--- START ---

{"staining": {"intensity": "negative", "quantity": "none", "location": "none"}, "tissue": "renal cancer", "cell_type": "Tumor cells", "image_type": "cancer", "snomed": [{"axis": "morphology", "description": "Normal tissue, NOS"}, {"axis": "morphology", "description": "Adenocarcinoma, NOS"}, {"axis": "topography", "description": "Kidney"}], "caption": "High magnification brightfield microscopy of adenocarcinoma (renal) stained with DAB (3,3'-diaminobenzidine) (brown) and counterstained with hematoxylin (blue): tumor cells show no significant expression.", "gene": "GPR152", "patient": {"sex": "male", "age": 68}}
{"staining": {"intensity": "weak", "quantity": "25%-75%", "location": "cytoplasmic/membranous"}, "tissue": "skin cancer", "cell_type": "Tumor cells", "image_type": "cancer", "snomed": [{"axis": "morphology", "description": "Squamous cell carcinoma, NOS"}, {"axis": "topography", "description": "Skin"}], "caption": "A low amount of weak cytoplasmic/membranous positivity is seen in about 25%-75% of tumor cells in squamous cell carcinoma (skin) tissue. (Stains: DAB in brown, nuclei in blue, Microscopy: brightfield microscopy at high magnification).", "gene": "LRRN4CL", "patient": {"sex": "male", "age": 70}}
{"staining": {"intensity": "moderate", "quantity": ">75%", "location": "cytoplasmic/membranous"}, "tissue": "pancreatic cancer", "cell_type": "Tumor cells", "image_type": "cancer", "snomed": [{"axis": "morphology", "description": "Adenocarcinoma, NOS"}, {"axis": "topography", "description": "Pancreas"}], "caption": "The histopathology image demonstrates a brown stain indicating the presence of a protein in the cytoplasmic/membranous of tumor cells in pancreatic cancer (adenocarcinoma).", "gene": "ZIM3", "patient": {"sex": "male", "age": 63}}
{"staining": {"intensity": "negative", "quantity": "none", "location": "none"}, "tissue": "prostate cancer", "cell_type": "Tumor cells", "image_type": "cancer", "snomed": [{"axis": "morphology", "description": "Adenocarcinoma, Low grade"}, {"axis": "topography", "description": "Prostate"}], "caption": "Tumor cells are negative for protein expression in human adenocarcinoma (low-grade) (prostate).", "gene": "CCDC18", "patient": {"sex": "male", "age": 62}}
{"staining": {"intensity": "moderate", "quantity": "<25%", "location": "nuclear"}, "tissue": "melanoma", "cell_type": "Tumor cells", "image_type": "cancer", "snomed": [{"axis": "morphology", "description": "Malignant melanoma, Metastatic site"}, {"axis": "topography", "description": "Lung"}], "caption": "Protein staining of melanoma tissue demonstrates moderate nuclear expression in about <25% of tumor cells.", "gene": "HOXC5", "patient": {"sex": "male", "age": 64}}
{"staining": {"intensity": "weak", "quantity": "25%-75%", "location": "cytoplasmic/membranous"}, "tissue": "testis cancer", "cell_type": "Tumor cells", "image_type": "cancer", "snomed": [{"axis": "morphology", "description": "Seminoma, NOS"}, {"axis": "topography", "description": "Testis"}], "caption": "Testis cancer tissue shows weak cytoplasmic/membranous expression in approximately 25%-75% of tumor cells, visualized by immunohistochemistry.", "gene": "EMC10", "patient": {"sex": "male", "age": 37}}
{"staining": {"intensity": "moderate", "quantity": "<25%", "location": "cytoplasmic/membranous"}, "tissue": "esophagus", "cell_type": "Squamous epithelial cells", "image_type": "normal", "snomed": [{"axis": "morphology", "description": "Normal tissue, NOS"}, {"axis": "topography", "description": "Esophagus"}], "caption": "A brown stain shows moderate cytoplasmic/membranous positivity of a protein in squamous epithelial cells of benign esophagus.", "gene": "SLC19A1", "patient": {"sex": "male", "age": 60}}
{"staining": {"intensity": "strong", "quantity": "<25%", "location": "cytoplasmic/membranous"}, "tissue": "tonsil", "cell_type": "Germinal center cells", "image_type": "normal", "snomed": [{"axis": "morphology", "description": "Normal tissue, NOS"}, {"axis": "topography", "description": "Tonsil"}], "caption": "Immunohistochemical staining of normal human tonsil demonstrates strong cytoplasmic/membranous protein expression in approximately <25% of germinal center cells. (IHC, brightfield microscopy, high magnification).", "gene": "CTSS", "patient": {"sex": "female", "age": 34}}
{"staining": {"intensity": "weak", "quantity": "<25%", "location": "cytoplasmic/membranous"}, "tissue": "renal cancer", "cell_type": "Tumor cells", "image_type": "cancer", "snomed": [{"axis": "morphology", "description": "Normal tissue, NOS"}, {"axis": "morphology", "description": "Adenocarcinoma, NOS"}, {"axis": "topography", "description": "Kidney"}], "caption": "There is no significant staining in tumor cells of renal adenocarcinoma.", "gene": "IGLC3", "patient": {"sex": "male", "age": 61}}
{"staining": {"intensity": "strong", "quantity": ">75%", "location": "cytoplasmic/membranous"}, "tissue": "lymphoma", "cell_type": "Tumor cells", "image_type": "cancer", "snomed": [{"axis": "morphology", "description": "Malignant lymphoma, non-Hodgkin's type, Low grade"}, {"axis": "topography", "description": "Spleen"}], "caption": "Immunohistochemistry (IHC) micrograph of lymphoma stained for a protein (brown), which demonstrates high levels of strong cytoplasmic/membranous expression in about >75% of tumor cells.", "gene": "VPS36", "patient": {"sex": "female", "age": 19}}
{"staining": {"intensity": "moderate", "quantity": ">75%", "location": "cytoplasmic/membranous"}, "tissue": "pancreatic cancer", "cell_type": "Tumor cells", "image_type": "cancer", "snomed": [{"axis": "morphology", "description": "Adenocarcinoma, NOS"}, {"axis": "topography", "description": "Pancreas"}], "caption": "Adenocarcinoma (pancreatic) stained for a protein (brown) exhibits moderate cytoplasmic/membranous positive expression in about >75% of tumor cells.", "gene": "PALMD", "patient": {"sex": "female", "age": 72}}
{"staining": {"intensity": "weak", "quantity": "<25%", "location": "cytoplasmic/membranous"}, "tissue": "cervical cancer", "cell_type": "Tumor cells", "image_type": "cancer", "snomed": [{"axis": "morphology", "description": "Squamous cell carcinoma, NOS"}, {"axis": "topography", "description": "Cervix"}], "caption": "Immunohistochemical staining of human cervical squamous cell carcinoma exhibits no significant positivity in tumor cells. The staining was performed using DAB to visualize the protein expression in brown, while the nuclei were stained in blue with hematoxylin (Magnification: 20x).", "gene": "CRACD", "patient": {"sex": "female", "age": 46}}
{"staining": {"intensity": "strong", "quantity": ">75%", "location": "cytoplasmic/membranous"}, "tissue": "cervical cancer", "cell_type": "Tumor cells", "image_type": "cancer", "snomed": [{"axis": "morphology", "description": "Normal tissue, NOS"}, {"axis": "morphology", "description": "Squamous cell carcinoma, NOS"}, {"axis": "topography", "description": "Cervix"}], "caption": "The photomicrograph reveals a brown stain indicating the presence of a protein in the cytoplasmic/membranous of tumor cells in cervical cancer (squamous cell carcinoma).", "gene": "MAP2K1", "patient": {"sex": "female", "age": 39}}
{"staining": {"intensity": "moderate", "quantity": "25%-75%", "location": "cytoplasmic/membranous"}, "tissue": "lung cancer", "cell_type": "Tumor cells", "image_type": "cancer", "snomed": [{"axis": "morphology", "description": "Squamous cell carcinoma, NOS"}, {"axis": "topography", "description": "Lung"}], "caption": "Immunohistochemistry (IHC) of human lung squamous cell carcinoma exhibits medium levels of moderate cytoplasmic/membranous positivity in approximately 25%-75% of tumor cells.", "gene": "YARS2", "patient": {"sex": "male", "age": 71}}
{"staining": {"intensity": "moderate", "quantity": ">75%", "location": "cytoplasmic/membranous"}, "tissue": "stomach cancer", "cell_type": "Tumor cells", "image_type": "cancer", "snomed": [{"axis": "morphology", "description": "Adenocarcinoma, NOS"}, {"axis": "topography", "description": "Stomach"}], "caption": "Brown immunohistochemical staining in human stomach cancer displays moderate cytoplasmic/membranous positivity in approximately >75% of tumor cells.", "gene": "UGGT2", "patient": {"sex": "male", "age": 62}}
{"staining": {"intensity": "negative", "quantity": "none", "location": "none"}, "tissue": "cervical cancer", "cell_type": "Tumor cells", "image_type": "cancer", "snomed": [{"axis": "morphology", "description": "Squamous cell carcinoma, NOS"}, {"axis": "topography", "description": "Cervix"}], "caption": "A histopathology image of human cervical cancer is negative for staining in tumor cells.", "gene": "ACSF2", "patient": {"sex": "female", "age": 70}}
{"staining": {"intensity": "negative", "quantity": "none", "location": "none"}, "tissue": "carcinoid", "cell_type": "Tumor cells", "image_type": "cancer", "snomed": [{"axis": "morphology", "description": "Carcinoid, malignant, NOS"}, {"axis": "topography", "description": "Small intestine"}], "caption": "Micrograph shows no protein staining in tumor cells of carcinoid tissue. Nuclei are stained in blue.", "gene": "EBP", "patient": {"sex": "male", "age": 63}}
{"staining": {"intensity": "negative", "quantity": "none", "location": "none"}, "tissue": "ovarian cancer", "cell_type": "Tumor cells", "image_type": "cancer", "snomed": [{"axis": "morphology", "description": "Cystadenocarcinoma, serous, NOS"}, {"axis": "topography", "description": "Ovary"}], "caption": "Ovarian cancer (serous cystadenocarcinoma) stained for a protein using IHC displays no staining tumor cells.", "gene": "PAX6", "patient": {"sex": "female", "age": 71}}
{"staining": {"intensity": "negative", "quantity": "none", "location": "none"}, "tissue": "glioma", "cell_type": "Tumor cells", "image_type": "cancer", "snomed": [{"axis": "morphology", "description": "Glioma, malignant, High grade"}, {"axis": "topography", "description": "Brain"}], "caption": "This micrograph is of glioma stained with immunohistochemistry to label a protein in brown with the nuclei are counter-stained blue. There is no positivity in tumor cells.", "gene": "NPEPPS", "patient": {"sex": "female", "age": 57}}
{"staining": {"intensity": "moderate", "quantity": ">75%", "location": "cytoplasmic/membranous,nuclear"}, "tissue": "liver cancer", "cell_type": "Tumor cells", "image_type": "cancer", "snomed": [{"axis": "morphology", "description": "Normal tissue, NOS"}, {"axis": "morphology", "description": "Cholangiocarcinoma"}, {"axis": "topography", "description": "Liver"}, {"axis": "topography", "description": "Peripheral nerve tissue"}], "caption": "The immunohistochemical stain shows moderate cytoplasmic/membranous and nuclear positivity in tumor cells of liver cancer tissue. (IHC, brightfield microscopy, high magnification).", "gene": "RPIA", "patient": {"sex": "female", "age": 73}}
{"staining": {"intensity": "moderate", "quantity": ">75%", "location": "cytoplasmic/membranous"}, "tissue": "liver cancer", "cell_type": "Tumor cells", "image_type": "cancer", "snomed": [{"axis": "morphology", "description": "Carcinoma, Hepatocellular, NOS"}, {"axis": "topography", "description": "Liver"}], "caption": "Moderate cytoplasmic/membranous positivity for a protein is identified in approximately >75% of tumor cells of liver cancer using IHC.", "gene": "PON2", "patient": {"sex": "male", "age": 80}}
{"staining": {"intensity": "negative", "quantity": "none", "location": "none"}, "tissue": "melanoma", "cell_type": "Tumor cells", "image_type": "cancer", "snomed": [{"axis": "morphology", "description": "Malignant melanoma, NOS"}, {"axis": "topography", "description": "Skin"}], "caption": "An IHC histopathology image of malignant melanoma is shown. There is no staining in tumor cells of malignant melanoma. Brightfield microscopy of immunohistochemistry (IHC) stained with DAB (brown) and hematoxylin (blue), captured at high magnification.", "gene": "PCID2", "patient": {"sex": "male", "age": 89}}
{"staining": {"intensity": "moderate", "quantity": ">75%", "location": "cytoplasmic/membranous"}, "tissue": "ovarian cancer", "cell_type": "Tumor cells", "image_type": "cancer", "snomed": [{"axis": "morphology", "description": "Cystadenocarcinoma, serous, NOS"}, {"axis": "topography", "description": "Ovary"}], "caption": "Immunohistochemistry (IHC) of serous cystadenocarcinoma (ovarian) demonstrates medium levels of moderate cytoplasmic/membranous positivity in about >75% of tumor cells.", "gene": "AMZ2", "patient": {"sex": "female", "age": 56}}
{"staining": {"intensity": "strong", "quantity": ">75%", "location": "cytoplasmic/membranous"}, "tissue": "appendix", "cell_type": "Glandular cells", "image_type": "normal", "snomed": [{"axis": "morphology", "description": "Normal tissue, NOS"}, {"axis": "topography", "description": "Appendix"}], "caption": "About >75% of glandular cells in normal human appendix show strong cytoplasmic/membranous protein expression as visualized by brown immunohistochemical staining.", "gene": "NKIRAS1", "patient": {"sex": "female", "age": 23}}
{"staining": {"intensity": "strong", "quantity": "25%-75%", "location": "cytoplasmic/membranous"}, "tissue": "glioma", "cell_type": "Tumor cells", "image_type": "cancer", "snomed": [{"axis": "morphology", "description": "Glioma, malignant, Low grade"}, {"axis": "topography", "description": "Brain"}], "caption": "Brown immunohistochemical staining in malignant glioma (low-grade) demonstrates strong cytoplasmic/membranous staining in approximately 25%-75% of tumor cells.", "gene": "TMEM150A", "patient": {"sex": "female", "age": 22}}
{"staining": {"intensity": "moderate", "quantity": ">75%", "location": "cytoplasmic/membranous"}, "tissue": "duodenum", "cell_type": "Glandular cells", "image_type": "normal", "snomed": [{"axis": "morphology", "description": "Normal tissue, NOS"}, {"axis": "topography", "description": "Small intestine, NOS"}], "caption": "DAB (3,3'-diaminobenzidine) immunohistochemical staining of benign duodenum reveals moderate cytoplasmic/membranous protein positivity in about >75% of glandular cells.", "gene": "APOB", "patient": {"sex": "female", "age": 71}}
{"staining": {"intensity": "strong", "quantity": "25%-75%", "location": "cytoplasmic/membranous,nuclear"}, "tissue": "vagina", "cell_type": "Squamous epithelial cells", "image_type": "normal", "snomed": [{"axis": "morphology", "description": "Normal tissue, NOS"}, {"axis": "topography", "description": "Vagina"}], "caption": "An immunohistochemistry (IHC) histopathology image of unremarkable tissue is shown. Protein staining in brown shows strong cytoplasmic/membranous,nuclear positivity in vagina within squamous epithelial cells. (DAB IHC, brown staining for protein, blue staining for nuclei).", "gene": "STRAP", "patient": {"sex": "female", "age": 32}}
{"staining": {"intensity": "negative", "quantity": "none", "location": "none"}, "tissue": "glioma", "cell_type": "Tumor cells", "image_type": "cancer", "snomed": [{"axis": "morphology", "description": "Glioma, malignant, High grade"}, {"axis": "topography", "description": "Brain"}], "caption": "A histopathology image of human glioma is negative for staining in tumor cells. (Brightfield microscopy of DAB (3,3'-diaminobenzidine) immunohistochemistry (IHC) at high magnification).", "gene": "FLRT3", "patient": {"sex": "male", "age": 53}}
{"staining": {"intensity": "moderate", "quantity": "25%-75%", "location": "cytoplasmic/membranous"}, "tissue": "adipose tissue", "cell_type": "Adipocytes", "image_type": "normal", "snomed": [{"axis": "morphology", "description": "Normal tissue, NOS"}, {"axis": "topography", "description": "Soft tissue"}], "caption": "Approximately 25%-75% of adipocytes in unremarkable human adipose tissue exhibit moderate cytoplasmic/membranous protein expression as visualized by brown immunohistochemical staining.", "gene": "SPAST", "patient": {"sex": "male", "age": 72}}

--- END ---

Pick out the lines above that hold the string "diaminobenzidine" and show them.

{"staining": {"intensity": "negative", "quantity": "none", "location": "none"}, "tissue": "renal cancer", "cell_type": "Tumor cells", "image_type": "cancer", "snomed": [{"axis": "morphology", "description": "Normal tissue, NOS"}, {"axis": "morphology", "description": "Adenocarcinoma, NOS"}, {"axis": "topography", "description": "Kidney"}], "caption": "High magnification brightfield microscopy of adenocarcinoma (renal) stained with DAB (3,3'-diaminobenzidine) (brown) and counterstained with hematoxylin (blue): tumor cells show no significant expression.", "gene": "GPR152", "patient": {"sex": "male", "age": 68}}
{"staining": {"intensity": "moderate", "quantity": ">75%", "location": "cytoplasmic/membranous"}, "tissue": "duodenum", "cell_type": "Glandular cells", "image_type": "normal", "snomed": [{"axis": "morphology", "description": "Normal tissue, NOS"}, {"axis": "topography", "description": "Small intestine, NOS"}], "caption": "DAB (3,3'-diaminobenzidine) immunohistochemical staining of benign duodenum reveals moderate cytoplasmic/membranous protein positivity in about >75% of glandular cells.", "gene": "APOB", "patient": {"sex": "female", "age": 71}}
{"staining": {"intensity": "negative", "quantity": "none", "location": "none"}, "tissue": "glioma", "cell_type": "Tumor cells", "image_type": "cancer", "snomed": [{"axis": "morphology", "description": "Glioma, malignant, High grade"}, {"axis": "topography", "description": "Brain"}], "caption": "A histopathology image of human glioma is negative for staining in tumor cells. (Brightfield microscopy of DAB (3,3'-diaminobenzidine) immunohistochemistry (IHC) at high magnification).", "gene": "FLRT3", "patient": {"sex": "male", "age": 53}}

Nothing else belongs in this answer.